Fitch: Asset Sales Still Feasible for Troubled Chinese Homebuilders
This is because sustained demand for residential properties in China continues to support stable home prices and hence, land bank values, which allow for the orderly liquidation of a homebuilder's assets. At the same time, most of the larger homebuilders have strong balance sheets and ample liquidity to buy these assets.
This was most recently demonstrated by Sunac China Holdings Limited's (BB-/Positive) purchase of land from the financially distressed Kaisa Group Holdings Limited. The acquisition of the four projects in Shanghai by Sunac, announced on 30 January 2015, offered Kaisa respite in a relatively short period of time. Kaisa had halted trading in its shares in December 2014 after Shenzhen authorities placed restrictions on the sale of some of its projects, which the company said would have an adverse impact on cash flow. Sunac will pay CNY2.37bn, or an average of CNY6,277 per square metre of sellable area, for the projects.
This transaction shows that it is possible to find buyers for assets in the higher-tier cities, where housing demand remains strong because of urbanisation. This resilient housing demand in higher-tier cities also drove Sunac's decision to form a joint venture with Greentown in 2012.
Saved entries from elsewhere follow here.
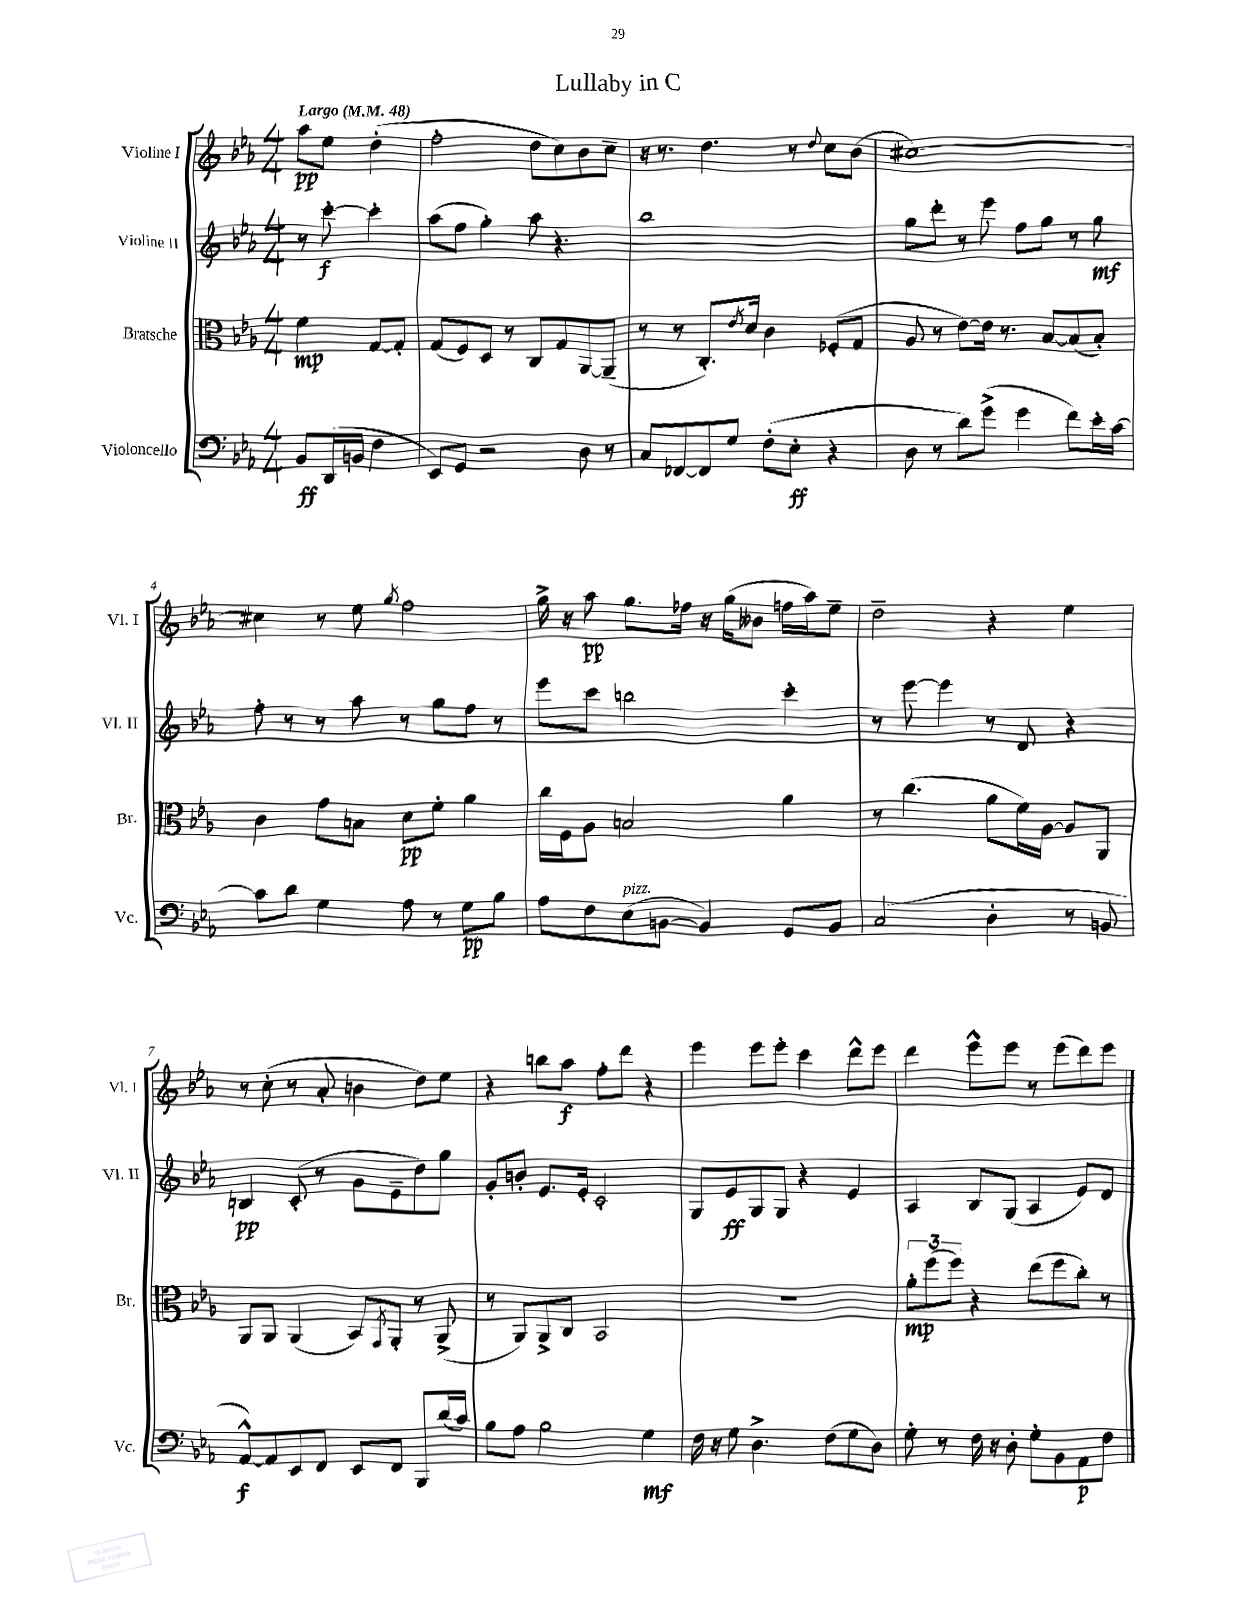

**kern	**kern	**kern	**kern
*staff4	*staff3	*staff2	*staff1
*clefF4	*clefC3	*clefG2	*clefG2
*k[b-e-a-]	*k[b-e-a-]	*k[b-e-a-]	*k[b-e-a-]
*M4/4	*M4/4	*M4/4	*M4/4
*MM48	*MM48	*MM48	*MM48
8BB-	4f	8r	8aa-
(16DD	.	[8ccc'	8ee-
16BB	.	.	.
4F	[8G	4ccc']	(4dd'
.	8G']	.	.
=	=	=	=
8EE-)	(8G	(8aa-	2ff'
8GG	8F)	8ff	.
2r	8D	4gg')	.
.	8r	.	.
.	8C	8aa-	8dd
.	8G	4.r	8cc)
8D	[8AA-	.	8b-
8r	(8AA-~]	.	8cc~
=	=	=	=
8C	8r	1bb-	16r
.	.	.	8.r
[8FF-	8r	.	.
8FF-]	8.C')	.	4.dd
8G	.	.	.
.	8qe-	.	.
.	16d	.	.
(8F'	4c	.	.
8E-'	.	.	8r
.	.	.	8qqdd
4r	(8F-'	.	8cc
.	8G	.	(8b-
=	=	=	=
8D	8A-	8gg	[1cc#)
8r	8r	8ddd'	.
8d)	[8e-)	8r	.
(8g^	16e-]	8eee-	.
.	8.r	.	.
4g	.	8ff	.
.	[8B-	8gg	.
8f)	(8B-]	8r	.
16e-'	8B-')	8gg	.
[16c	.	.	.
=	=	=	=
8c]	4c	8ff'	4cc#]
8d	.	8r	.
4G	8g	8r	8r
.	8B	8aa-	8ee-
.	.	.	8qgg
8A-	8d	8r	2ff
8r	8f'	8gg	.
8G	4a-	8ff	.
8B-	.	8r	.
=	=	=	=
8A-	16cc	8eee-	16gg^
.	16F	.	16r
8F	8A-	8ccc	8aa-
(8E-	2B	2bb	8.gg
[8BB	.	.	.
.	.	.	16ff-
4BB])	.	.	16r
.	.	.	(16gg
.	.	.	8b--
8GG	4a-	4ccc'	16ff
.	.	.	16aa-)
8BB	.	.	8ee-~
=	=	=	=
(2C	8r	8r	2dd~
.	(4.cc	[8eee-	.
.	.	4eee-]	.
4D'	8a-	8r	4r
.	16f)	8d	.
.	[16A-	.	.
8r	8A-]	4r	4ee-
8BB	8AA-	.	.
=	=	=	=
[8AA-^^)	8AA-	4B	8r
8AA-]	8AA-	.	(8cc'
8EE-	(4AA-	(8c'	8r
8FF	.	8r	8a-'
8EE-	8BB-)	8g	4b
.	8qGG	.	.
8FF	8AA-'	8e-~	.
8BBB-	8r	8dd)	8dd)
(16d	(8AA-^	8gg	8ee-
16c)	.	.	.
=	=	=	=
8B-	8r	8g'	4r
8A-	8AA-)	8b'	.
2B-	8AA-^	8.e-	8bb
.	8C	.	8aa-
.	.	16e-'	.
.	2BB-	2c'	8ff'
.	.	.	8ddd
4G	.	.	4r
=	=	=	=
16F	1r	8G	4eee-
16r	.	.	.
8G	.	8e-	.
4.D^	.	8G	8eee-
.	.	8G	8eee-'
.	.	4r	4ccc
(8F	.	.	.
8G	.	4e-	8ddd^^
8D)	.	.	8eee-
=	=	=	=
8G'	12a-'	4A-	4ddd
.	(12ff	.	.
8r	.	.	.
.	12ff)	.	.
16F	4r	8B-	8eee-^^
16r	.	.	.
8D'	.	(8G	8eee-
8G'	(8ee-	4A-	8r
8BB-	8ff	.	(8eee-
8AA-	8cc')	8e-)	8ddd)
8F	8r	8d	8eee-
==	==	==	==
*-	*-	*-	*-
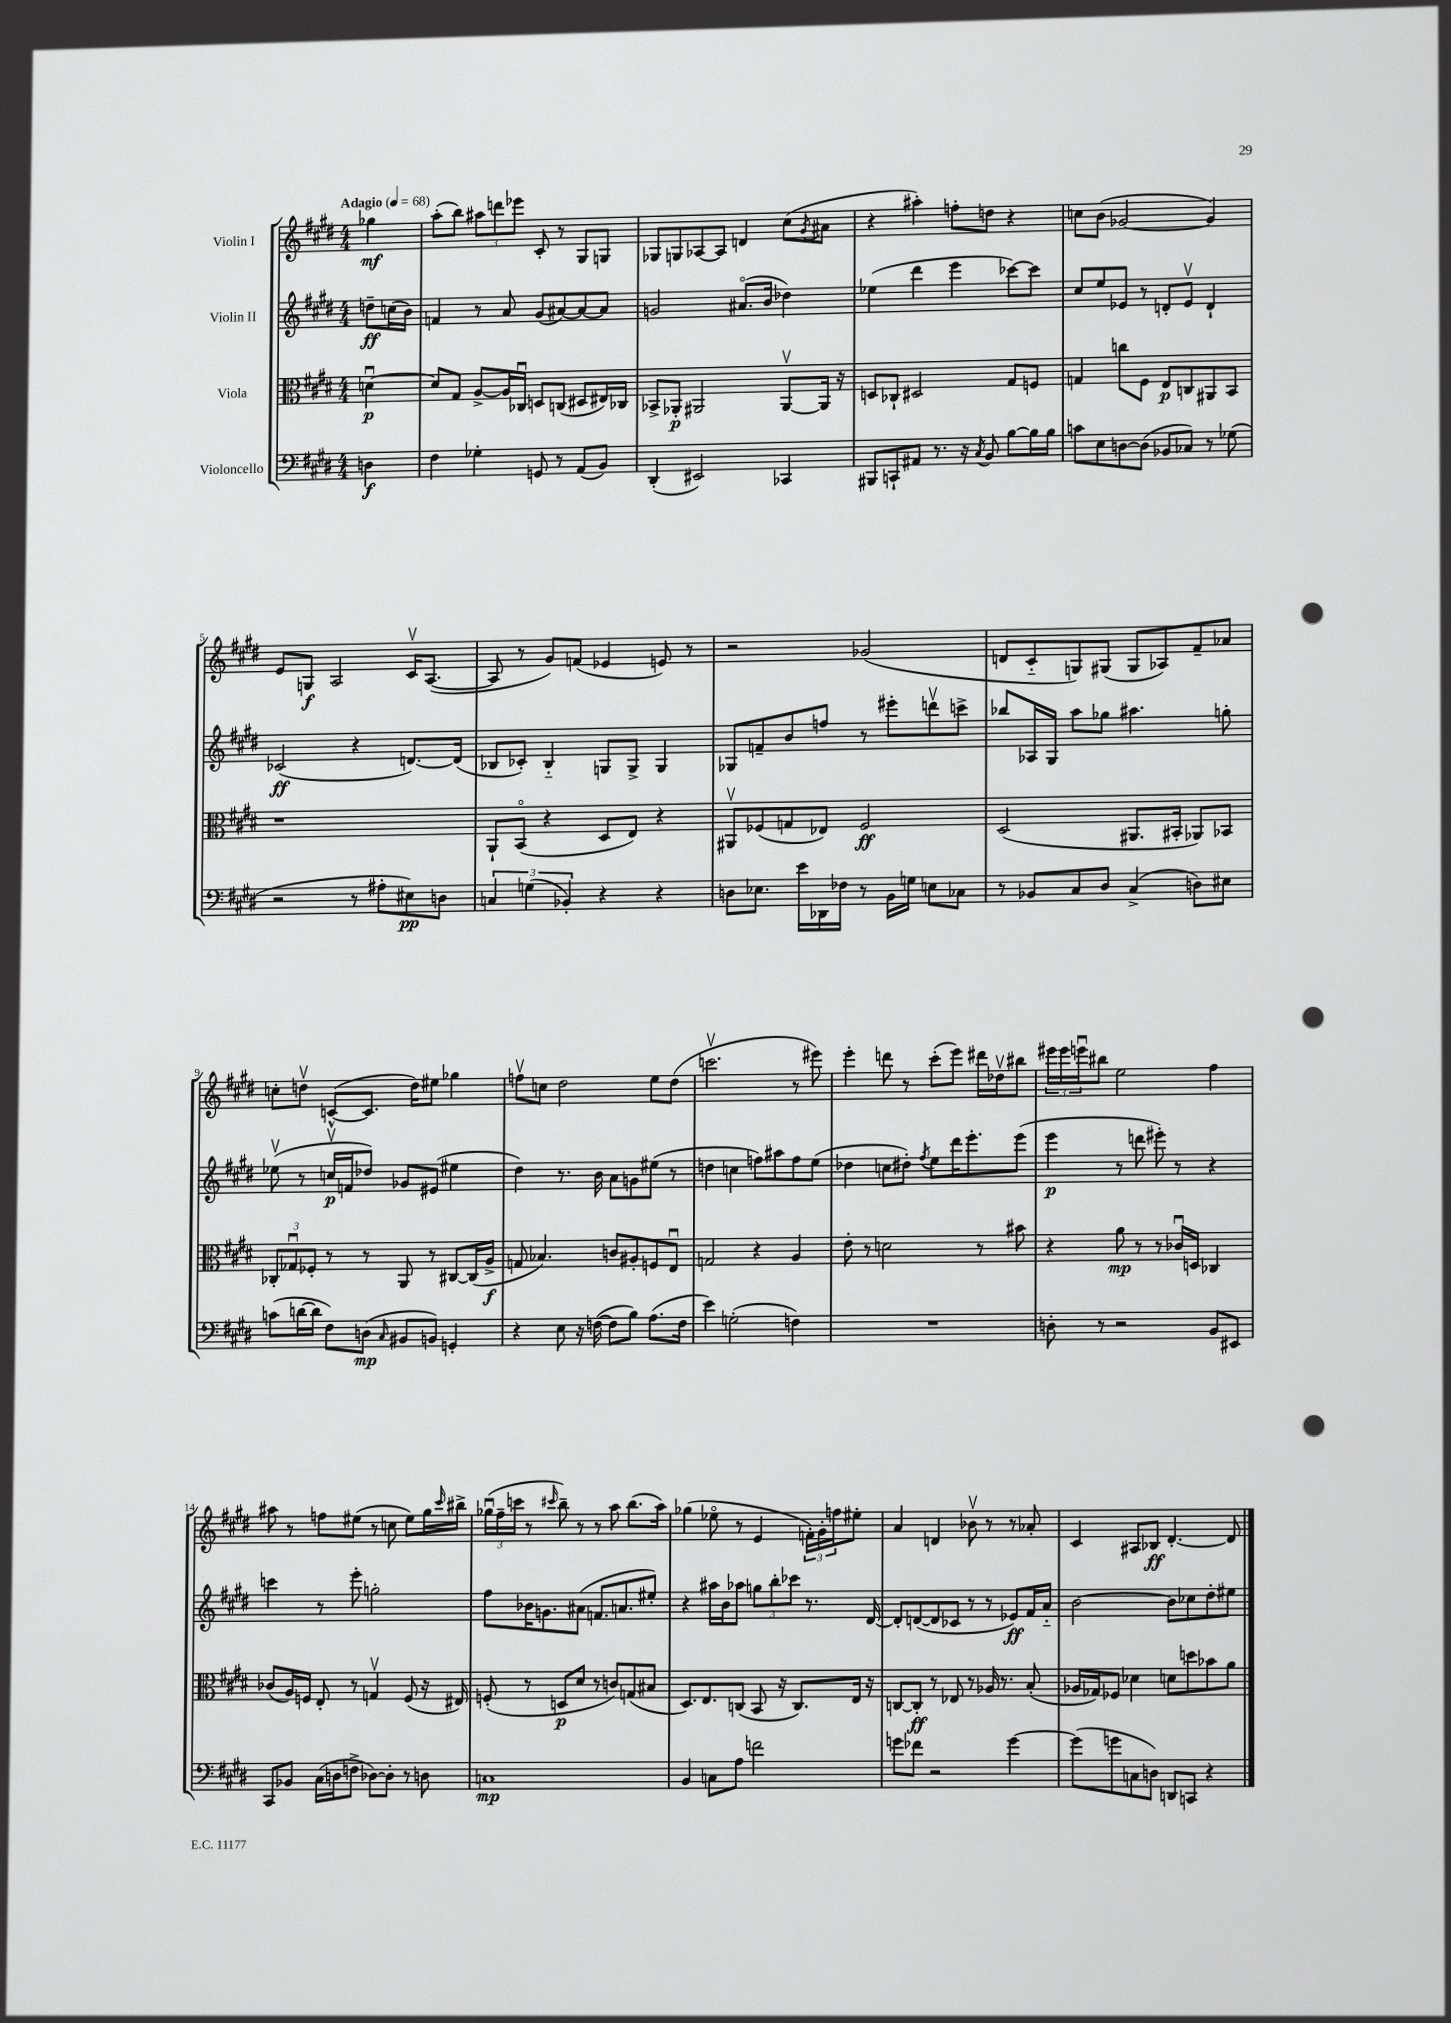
<<
\new StaffGroup <<
\new Staff = "s0" \with { instrumentName = "Violin I" } {
    \clef treble \key e \major \numericTimeSignature \time 4/4 \partial 4 \tempo "Adagio" 4 = 68
    ges''4\mf |
    a''8-.( b''8) \tuplet 3/2 { ais''8 d'''8 ees'''8 } cis'8-. r8 gis8 g8 |
    ges8 g8 aes8~ aes8 d'4 cis''8( \acciaccatura { gis'8 } ais'8 |
    r4 ais''4-.) f''8-. d''8 r4 |
    c''8 b'8( ges'2~ ges'4) |
    e'8 g8\f a2 cis'16\upbow a8.~( |
    a8 r8 gis'8) f'8( ees'4 e'8) r8 |
    r2 ges'2( |
    d'8 cis'8-_ g8) gis8( gis8 aes8) fis'8-- aes'8 |
    c''8-. d''8\upbow c'8~-^( c'8. d''16) eis''8 ges''4 |
    f''8\upbow c''8 dis''2 e''8 dis''8( |
    c'''2.\upbow r8 eis'''8) |
    e'''4-. d'''8 r8 cis'''8-.( e'''8) dis'''16 des''16\upbow bis''8 |
    \tuplet 3/2 { eis'''16 eis'''16 e'''16\downbow } bis''8 e''2 fis''4 |
    ais''8 r8 f''8 eis''8( r8 c''8 eis''8) gis''16 \grace { cis'''16 } bis''16-> |
    \tuplet 3/2 { ges''16\downbow( fis''16-- c'''16 } r8 \grace { cis'''16 } b''8--) r8 r8 a''8 b''8.( a''16) |
    ges''4( ees''8\flageolet r8 e'4 \tuplet 3/2 { f'16-.) gis'16-. f''16 } eis''8-. |
    a'4 d'4 bes'8\upbow r8 r8 aes'8-. |
    cis'4 ais8 bes8\ff dis'4.~-. dis'8 \bar "|." |
}
\new Staff = "s1" \with { instrumentName = "Violin II" } {
    \clef treble \key e \major \numericTimeSignature \time 4/4 \partial 4
    d''8--\ff c''16( b'16) |
    f'4 r8 a'8 gis'8( ais'8~) ais'8~ ais'8 |
    g'2 ais'8.\flageolet( b'16 des''4) |
    ees''4( dis'''4 e'''4 ces'''8~) ces'''8 |
    cis''8 e''8 ees'8 r8 d'8-. ees'8\upbow d'4-! |
    ces'2\ff( r4 d'8.~) d'16( |
    bes8 ces'8-.) bes4-_ g8 g8-> g4 |
    ges8 f'8-- b'8 f''8 r8 eis'''8-. d'''8\upbow c'''8-> |
    bes''8 aes16 gis16 a''8 ges''8 ais''4. g''8-. |
    ees''8\upbow( r8 c''16\upbow\p f'16 des''8) ges'8 eis'8( eis''4 |
    dis''4) r8. b'16 a'8 g'8 eis''8( r8 |
    d''4 c''4 f''8) ais''8 f''8 e''8( |
    des''4 c''8 dis''8-.) \acciaccatura { fis''8 } e''8 dis'''16 e'''8.-. e'''8( |
    e'''4\p r8 d'''8 eis'''8-.) r8 r4 |
    c'''4 r8 e'''8-. g''2-. |
    fis''8 bes'16 g'8. ais'8( f'8. a'8. eis''8-.) |
    r4 ais''16 b'16 aes''8 \tuplet 3/2 { g''8 b''8-. ces'''8 } r8. dis'16~ |
    dis'8-. d'8~( d'8 ces'8 r8 r8 ees'8\ff) fis'16 a'16-_ |
    b'2~ b'8 ces''8 dis''8-. eis''8 \bar "|." |
}
\new Staff = "s2" \with { instrumentName = "Viola" } {
    \clef alto \key e \major \numericTimeSignature \time 4/4 \partial 4
    d'4~\downbow\p |
    d'8 gis8 a8~-> a16 ces16\downbow d8 c8( dis8 eis16) ces16 |
    bes,8-> aes,8-.\p ais,2 ais,8~\upbow ais,16 r16 |
    d8 ces8-! dis2 gis8 f8 |
    g4 c''8 fis8 e8\p c8 ais,8 b,8 |
    r1 |
    a,8-! b,8\flageolet( r4 dis8 e8) r4 |
    ais,8\upbow fes8( g8 ees8) fes2\ff |
    dis2( ais,8. bis,16-. aes,8) bes,8 |
    \tuplet 3/2 { ces8-. ges8\downbow fes8-. } r8 r8 a,8 r8 cis8~ cis16( a16->\f |
    g8 bes4.) c'8 ais8-. f8 e8\downbow |
    g2 r4 a4 |
    e'8-. r8 d'2 r8 bis'8 |
    r4 a'8\mp r8 r8 ces'16\downbow d16 ces4 |
    ces'8( a16) f16 e8-. r8 g4\upbow f8( r16 eis16) |
    f8-.( r8 d8\p dis'8 r8 c'8) g8( bis8 |
    dis8.) e8. c8( b,8 r16 c8.) e16 r16 |
    c8~ c8-.\ff r8 ees8 r8 aes16 r8. b8-.( |
    aes16 ges16) fes8 des'4 d'8 d''8 bes'8 a'8 \bar "|." |
}
\new Staff = "s3" \with { instrumentName = "Violoncello" } {
    \clef bass \key e \major \numericTimeSignature \time 4/4 \partial 4
    d4\f |
    fis4 ges4-. g,8 r8 a,8( b,8) |
    dis,4-.( eis,2) ces,4 |
    bis,,8 c,8-! ais,8 r8. r16 \acciaccatura { cis8 } b,8 b8~ b16 b16 |
    c'8 e8 d8~ d8( bes,8 ces8) r8 ges8( |
    r2 r8 ais8-. eis8\pp) d8 |
    \tuplet 3/2 { c4 g4( bes,4-.) } r4 r4 |
    d8 ees8. e'16 des,16 fes16 r8 b,16 g16 e8 ces8 |
    r8 bes,8 cis8 dis8 cis4->( d8) eis8 |
    c'8( d'16~ d'16 fis8) d8\mp( \grace { cis16 } bis,8 b,8) g,4-. |
    r4 e8 r16 f16~( f8 b8) a8.( f16 |
    e'4) g2-.( f4) |
    R1 |
    d8-. r8 r2 b,8 eis,8 |
    cis,8 bes,8 cis16( d16 f8-> des8~) des8-. r8 d8 |
    c1\mp |
    b,4 c8 a8 f'2 |
    g'8 fes'8 r2 g'4~ |
    g'8( g'8 c8 d8) d,8 c,8 r4 \bar "|." |
}
>>
>>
Financially strong homebuilders have also been trying to add to their land banks via other channels, including negotiating purchases, to skirt the higher prices at competitive government land auctions, especially in higher-tier cities in China. These strategies have emerged as homebuilders try to preserve margins at a time of lacklustre growth in selling prices. The national aggregate residential property selling price increased only 1.4% in 2014, compared with an average annual growth of 7.4% between 2011 and 2013.